After reading the lines below, count those that contain "evenodd" and give the count alone.

### EXERCISE DATA

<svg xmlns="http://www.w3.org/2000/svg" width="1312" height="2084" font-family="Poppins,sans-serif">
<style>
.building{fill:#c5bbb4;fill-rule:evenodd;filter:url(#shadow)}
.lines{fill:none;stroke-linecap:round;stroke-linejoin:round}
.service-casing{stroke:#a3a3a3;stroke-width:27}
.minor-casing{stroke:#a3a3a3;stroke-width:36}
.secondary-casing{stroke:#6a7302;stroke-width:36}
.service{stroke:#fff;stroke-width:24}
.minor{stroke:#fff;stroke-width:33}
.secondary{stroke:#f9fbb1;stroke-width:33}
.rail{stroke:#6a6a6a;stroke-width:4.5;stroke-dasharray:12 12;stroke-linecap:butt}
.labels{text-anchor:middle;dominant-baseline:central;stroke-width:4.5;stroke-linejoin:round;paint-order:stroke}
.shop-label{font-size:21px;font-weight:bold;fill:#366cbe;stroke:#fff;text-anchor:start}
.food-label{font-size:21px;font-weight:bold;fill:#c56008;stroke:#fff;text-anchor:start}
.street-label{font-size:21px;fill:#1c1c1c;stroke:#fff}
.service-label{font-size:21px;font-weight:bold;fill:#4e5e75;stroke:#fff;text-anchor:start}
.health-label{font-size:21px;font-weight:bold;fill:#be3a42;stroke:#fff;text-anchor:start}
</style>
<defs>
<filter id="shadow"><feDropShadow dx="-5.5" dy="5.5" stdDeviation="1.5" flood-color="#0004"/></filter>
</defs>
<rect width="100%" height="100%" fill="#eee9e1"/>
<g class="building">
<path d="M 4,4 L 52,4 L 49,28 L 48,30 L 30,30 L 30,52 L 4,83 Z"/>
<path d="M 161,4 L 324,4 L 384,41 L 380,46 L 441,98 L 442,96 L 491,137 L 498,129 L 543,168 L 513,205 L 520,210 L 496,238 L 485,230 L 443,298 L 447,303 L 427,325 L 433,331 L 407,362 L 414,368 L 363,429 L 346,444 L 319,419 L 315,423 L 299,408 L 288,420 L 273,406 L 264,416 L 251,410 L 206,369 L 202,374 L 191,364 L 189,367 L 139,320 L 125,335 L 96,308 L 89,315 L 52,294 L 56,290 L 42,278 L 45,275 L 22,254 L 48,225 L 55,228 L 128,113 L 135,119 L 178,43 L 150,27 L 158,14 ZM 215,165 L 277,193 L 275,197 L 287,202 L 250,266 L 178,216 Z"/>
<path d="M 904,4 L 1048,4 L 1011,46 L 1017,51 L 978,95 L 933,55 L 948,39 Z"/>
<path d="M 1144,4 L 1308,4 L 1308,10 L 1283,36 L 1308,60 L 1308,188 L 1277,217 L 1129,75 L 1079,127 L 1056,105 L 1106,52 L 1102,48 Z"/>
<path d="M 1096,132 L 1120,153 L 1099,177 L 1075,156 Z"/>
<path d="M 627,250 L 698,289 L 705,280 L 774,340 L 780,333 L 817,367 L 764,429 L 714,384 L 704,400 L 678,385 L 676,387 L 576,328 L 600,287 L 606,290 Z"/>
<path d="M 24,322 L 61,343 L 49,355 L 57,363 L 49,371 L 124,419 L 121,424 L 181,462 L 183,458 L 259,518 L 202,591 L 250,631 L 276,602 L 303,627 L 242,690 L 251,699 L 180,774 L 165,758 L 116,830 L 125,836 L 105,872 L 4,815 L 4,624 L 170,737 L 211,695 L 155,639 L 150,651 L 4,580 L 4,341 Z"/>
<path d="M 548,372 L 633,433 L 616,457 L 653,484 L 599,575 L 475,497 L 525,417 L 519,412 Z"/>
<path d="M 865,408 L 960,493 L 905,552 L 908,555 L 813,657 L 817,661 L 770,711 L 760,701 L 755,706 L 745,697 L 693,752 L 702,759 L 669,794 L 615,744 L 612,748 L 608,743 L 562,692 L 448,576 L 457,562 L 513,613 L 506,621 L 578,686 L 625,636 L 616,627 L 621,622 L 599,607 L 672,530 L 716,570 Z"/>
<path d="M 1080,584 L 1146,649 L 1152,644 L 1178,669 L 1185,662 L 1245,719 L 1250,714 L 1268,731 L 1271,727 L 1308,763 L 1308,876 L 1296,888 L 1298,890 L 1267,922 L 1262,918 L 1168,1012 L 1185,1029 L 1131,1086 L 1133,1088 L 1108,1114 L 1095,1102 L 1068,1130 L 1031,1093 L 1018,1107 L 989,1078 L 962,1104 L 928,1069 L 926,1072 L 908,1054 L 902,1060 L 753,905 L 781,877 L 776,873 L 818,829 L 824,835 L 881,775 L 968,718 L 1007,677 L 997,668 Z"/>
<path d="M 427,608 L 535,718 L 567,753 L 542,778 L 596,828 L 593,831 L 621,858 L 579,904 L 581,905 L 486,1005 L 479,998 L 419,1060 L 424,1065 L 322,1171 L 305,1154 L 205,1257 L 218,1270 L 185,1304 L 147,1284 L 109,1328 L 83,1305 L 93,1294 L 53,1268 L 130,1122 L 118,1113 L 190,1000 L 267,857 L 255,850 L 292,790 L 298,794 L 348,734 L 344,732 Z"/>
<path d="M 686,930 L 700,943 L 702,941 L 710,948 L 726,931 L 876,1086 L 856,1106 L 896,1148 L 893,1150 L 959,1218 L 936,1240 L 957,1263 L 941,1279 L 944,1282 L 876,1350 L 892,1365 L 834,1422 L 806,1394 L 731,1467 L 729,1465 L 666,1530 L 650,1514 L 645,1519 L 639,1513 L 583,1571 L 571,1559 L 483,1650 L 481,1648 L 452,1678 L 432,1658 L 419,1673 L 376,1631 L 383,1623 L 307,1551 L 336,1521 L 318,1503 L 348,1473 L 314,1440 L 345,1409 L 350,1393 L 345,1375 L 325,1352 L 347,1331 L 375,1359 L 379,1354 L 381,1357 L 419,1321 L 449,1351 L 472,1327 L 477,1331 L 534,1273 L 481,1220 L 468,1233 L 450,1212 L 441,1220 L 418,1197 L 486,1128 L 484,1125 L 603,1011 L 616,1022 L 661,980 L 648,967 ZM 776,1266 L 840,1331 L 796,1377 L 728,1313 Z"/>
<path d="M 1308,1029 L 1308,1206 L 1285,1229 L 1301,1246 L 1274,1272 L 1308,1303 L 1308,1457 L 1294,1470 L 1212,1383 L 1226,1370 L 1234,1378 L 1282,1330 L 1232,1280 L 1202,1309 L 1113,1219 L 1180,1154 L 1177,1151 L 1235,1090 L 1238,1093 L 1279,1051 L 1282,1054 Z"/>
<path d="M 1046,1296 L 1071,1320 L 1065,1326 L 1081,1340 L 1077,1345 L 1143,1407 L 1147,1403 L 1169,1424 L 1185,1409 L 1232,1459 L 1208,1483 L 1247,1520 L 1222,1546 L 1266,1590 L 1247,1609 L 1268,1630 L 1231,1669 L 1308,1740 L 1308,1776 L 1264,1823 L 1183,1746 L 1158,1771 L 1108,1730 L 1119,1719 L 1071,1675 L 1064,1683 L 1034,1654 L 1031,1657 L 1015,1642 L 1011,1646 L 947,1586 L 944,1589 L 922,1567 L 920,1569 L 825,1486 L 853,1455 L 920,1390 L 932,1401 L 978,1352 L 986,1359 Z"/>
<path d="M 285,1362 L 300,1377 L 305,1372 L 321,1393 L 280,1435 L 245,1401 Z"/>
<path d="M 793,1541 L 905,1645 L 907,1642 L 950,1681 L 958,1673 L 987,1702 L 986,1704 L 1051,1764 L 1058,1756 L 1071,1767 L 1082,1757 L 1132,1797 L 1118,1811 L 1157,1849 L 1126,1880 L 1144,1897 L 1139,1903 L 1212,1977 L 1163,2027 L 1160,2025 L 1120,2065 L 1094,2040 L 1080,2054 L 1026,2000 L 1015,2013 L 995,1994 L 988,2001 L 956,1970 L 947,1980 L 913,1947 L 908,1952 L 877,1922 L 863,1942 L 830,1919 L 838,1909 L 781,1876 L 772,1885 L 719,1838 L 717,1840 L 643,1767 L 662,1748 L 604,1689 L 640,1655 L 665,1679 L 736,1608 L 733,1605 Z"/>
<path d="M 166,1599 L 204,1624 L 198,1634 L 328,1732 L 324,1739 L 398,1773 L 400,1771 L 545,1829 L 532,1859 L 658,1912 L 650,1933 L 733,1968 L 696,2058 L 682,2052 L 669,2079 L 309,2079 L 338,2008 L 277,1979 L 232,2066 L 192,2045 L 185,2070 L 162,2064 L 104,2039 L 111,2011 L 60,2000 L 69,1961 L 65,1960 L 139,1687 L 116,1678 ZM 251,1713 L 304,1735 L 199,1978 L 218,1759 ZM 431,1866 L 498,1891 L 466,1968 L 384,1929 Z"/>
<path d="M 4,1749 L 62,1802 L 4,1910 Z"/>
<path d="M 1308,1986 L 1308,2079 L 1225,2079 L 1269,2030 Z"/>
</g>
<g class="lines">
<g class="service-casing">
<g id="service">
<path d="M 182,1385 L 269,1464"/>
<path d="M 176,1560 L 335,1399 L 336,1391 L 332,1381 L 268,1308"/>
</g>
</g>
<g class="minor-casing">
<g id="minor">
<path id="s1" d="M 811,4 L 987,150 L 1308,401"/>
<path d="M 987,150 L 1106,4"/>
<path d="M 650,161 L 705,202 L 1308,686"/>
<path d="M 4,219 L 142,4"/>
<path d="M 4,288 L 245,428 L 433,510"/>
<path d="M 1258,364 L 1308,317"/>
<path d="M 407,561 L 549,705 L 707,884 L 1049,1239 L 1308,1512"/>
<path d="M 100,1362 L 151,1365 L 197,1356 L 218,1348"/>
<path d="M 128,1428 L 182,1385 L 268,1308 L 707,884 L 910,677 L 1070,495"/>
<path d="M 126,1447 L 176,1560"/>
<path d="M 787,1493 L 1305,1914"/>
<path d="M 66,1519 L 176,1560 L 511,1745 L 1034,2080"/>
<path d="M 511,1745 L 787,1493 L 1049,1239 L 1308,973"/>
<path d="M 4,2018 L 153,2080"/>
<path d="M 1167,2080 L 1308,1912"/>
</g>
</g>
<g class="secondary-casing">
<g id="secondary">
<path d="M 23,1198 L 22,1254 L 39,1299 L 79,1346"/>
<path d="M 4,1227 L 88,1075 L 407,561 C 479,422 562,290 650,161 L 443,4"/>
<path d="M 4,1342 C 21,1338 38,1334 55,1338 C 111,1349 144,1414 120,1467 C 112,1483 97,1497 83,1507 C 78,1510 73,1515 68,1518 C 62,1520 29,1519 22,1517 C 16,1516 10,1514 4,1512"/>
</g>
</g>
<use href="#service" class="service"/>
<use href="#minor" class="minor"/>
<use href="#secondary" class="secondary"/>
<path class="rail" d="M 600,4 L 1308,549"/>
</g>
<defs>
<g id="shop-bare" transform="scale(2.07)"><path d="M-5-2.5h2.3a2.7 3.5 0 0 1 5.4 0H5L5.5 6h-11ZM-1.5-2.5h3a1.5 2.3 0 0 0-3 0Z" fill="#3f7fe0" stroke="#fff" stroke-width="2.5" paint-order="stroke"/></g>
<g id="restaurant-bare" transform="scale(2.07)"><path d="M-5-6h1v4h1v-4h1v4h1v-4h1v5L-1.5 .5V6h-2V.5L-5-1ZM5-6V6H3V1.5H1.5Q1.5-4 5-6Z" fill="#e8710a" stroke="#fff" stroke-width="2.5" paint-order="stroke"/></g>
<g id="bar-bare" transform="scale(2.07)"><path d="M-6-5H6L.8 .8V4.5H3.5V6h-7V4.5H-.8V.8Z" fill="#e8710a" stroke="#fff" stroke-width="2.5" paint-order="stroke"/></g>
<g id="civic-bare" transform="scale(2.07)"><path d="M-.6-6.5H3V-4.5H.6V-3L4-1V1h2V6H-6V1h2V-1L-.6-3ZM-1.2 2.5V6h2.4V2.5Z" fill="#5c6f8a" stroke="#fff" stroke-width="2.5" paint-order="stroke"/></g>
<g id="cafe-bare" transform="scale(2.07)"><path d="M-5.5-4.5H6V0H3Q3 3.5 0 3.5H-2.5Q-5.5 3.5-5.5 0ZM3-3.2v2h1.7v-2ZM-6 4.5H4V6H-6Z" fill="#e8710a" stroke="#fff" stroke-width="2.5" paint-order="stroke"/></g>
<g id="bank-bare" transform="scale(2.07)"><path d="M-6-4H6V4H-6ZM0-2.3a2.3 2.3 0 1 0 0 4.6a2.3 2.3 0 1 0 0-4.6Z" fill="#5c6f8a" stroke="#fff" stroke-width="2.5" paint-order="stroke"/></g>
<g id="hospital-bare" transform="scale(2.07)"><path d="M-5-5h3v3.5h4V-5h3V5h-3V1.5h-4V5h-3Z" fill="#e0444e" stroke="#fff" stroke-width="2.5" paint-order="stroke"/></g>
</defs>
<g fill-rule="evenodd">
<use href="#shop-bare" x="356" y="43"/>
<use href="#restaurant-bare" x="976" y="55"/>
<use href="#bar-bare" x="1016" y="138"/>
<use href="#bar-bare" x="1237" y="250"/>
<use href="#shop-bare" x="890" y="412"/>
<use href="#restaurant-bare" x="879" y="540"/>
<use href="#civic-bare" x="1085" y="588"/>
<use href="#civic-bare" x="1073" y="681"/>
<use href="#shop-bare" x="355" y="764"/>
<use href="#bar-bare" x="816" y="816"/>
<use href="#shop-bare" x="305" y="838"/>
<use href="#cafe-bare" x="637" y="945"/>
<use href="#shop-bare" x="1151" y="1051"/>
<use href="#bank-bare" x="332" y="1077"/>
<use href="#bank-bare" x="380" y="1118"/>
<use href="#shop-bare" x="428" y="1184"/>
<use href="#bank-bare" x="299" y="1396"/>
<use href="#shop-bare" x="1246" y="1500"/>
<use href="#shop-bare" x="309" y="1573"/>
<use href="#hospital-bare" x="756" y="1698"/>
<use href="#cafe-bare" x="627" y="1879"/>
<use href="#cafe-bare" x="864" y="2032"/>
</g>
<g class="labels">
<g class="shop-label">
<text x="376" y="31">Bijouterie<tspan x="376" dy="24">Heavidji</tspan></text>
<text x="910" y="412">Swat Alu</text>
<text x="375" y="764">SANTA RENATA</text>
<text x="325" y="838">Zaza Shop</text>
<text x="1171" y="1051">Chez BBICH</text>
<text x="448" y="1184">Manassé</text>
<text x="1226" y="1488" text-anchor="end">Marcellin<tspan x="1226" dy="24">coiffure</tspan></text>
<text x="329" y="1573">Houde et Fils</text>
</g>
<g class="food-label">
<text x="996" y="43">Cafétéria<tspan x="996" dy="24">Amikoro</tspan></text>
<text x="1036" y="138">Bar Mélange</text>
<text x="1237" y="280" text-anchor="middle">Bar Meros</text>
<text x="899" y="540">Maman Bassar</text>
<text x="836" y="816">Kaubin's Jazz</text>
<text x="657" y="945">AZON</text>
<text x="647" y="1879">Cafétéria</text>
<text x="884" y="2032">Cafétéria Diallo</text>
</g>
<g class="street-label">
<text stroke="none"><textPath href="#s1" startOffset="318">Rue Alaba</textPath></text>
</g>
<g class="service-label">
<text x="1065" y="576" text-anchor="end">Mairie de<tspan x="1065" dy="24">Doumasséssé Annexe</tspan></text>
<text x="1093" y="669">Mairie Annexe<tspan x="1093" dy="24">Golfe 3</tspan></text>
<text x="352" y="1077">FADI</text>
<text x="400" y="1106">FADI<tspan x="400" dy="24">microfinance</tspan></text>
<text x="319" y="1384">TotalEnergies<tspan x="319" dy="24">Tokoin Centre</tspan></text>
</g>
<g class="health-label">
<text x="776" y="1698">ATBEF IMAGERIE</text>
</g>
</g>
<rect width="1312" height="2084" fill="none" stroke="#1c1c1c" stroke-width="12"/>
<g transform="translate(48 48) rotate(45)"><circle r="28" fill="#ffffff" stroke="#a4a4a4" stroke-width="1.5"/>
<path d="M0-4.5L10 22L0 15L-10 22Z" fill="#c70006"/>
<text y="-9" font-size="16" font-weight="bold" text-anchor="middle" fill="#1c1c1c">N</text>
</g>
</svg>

######

→ **OUTPUT**
2